The Government teacher and the teacher of the Private Sector offer the same service to the State – educating the Cameroonian child. Is there any reason why Government teachers should be paid salaries about 5 times more than those of the teachers of the Private Sector? It is undeniable the Church runs schools for the purpose of evangelisation. This explains why the Church opens schools in the most remote areas of our country, places where those who run schools for the purpose of making profit would not go. We know that the Cameroon Government has made a lot of effort to bring education nearer to the people by opening schools in every community.
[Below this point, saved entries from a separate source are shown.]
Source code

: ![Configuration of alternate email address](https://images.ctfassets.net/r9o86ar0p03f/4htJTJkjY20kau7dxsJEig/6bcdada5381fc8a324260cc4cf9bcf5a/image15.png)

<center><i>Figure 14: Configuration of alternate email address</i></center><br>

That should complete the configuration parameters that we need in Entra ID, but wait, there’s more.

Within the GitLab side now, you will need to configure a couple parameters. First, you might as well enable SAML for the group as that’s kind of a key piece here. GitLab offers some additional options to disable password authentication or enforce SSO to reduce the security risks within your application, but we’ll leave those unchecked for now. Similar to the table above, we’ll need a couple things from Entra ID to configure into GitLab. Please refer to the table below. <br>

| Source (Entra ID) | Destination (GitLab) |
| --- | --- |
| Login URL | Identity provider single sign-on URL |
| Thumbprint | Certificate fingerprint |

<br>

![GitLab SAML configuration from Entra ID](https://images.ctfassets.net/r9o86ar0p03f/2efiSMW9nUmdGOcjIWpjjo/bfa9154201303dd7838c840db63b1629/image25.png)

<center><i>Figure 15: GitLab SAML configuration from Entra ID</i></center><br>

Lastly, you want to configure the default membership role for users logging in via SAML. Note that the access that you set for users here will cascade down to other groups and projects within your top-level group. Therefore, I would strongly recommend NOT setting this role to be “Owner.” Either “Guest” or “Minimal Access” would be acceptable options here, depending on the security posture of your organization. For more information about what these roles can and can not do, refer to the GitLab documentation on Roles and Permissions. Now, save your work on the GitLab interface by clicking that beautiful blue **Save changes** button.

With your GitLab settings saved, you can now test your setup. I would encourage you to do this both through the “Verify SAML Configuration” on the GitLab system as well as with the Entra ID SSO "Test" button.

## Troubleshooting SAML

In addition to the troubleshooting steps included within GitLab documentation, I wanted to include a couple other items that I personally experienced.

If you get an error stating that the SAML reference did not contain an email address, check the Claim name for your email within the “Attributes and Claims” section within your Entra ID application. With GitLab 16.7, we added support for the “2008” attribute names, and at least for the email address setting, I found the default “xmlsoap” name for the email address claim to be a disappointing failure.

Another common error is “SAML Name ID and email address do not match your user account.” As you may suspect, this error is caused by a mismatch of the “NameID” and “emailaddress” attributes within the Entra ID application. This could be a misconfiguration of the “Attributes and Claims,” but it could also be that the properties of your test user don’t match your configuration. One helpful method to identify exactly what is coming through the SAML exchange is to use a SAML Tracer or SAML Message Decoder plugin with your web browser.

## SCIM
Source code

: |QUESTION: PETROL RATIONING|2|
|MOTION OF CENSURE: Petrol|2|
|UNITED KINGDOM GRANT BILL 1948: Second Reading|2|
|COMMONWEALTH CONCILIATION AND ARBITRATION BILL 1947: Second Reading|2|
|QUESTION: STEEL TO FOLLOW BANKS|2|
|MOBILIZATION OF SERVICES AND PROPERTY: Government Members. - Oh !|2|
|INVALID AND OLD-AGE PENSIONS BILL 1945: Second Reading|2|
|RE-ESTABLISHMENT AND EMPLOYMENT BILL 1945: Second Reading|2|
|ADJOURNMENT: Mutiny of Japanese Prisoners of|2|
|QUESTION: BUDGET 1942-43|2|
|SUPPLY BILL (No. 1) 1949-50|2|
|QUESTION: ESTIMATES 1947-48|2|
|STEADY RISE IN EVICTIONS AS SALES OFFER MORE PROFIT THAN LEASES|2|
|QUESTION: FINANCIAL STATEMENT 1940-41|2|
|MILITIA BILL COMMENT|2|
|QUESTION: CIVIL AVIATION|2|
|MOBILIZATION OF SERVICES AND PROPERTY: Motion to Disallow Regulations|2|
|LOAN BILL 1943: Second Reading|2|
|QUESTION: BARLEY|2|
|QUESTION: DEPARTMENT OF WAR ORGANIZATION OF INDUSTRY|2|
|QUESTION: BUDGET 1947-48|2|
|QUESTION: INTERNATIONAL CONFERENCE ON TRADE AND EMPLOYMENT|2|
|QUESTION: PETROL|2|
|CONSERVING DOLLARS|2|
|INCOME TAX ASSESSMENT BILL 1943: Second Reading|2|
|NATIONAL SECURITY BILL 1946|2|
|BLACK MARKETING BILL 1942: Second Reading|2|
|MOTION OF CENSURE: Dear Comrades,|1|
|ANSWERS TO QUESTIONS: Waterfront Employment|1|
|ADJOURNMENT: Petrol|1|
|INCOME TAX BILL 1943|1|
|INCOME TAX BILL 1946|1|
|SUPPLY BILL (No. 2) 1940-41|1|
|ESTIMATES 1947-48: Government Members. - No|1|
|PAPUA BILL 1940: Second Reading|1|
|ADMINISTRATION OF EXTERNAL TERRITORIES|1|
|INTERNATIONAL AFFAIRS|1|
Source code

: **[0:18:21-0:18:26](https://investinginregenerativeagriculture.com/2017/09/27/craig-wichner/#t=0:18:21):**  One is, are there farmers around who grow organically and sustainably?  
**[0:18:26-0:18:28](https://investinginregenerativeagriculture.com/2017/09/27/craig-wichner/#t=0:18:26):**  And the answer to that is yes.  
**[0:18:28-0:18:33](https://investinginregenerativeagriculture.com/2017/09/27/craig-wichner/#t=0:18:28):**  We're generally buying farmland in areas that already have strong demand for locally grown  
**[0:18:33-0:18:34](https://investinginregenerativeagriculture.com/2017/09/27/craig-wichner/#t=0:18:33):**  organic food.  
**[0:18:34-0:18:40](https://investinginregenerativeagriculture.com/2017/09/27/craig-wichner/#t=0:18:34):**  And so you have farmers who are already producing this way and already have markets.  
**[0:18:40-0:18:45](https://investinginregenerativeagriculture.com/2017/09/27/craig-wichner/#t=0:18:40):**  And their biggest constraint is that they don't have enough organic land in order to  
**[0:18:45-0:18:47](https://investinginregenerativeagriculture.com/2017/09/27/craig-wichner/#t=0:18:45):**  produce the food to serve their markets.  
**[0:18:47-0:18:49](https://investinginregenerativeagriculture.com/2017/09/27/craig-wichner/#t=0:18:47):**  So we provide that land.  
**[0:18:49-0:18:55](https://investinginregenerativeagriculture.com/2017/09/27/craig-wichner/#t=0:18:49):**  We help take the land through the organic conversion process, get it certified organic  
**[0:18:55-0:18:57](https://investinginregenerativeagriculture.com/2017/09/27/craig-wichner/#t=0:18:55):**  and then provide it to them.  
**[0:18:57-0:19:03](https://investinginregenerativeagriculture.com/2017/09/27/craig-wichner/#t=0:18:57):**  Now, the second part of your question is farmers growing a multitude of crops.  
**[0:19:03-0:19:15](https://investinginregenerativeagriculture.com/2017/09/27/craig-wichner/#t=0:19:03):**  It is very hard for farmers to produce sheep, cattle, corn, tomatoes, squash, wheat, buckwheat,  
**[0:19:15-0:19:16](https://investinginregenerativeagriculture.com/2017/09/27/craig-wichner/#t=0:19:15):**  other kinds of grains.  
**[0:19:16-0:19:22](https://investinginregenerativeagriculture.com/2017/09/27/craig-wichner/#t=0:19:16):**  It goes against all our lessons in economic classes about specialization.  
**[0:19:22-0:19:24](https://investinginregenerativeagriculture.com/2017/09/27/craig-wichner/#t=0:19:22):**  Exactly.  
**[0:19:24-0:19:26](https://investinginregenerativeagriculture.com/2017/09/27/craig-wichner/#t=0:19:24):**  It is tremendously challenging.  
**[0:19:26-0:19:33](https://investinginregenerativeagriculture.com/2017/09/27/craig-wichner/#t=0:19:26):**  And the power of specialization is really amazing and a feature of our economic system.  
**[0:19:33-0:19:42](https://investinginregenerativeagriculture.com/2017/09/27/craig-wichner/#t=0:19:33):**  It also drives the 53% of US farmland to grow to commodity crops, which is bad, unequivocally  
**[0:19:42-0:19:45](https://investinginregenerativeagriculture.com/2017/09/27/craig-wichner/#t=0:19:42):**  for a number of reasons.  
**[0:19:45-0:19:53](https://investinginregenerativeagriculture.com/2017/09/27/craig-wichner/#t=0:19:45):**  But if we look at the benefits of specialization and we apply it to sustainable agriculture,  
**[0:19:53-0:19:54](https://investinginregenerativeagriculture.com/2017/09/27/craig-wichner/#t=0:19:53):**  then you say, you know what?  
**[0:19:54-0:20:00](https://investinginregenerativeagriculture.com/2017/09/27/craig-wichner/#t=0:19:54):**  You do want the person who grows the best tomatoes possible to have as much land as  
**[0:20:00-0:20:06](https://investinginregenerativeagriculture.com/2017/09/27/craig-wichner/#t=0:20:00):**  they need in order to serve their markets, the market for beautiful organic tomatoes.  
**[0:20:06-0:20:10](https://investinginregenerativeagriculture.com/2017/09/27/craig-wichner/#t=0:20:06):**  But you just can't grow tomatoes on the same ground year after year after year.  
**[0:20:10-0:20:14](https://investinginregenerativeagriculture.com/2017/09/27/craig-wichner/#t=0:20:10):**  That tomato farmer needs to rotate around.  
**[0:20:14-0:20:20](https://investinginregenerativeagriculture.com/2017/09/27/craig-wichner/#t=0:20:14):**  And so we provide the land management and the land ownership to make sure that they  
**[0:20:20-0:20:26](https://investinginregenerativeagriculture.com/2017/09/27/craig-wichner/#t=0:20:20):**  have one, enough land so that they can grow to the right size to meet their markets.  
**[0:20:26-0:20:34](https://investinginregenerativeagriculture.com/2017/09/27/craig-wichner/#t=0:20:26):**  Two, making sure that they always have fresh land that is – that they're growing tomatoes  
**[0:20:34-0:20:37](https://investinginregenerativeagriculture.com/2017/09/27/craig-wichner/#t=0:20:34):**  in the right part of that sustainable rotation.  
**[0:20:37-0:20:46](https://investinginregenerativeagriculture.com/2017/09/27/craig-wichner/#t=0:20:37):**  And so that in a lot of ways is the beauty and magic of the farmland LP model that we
We also know that there are Government schools that do not have teachers because the few posted to remote schools spend most of their time chasing dossiers and salaries or running businesses in townships. The Catholic teacher, on the contrary, is very dedicated to his/her job in spite of the fact that they are not well paid. In dealing with teachers Priests need to function as pastors of souls, bearing in mind the fact that being called ‘Father’ does not only connote a title of respect, but a certain and conscious fatherly approach in dealing with the flock entrusted to their care. The Catholic teacher in particular, and every teacher who takes his/her job seriously, deserves to be congratulated on his/her careful, conscious and focused task of moulding consciences and raising responsible citizens and leaders of society.

We call on our Members of Parliament and the leaders of our country to give due and favourable attention to the cry of Private Education Agencies and to the teacher of the Private Sector and encourage him/her in his/her noble teaching profession!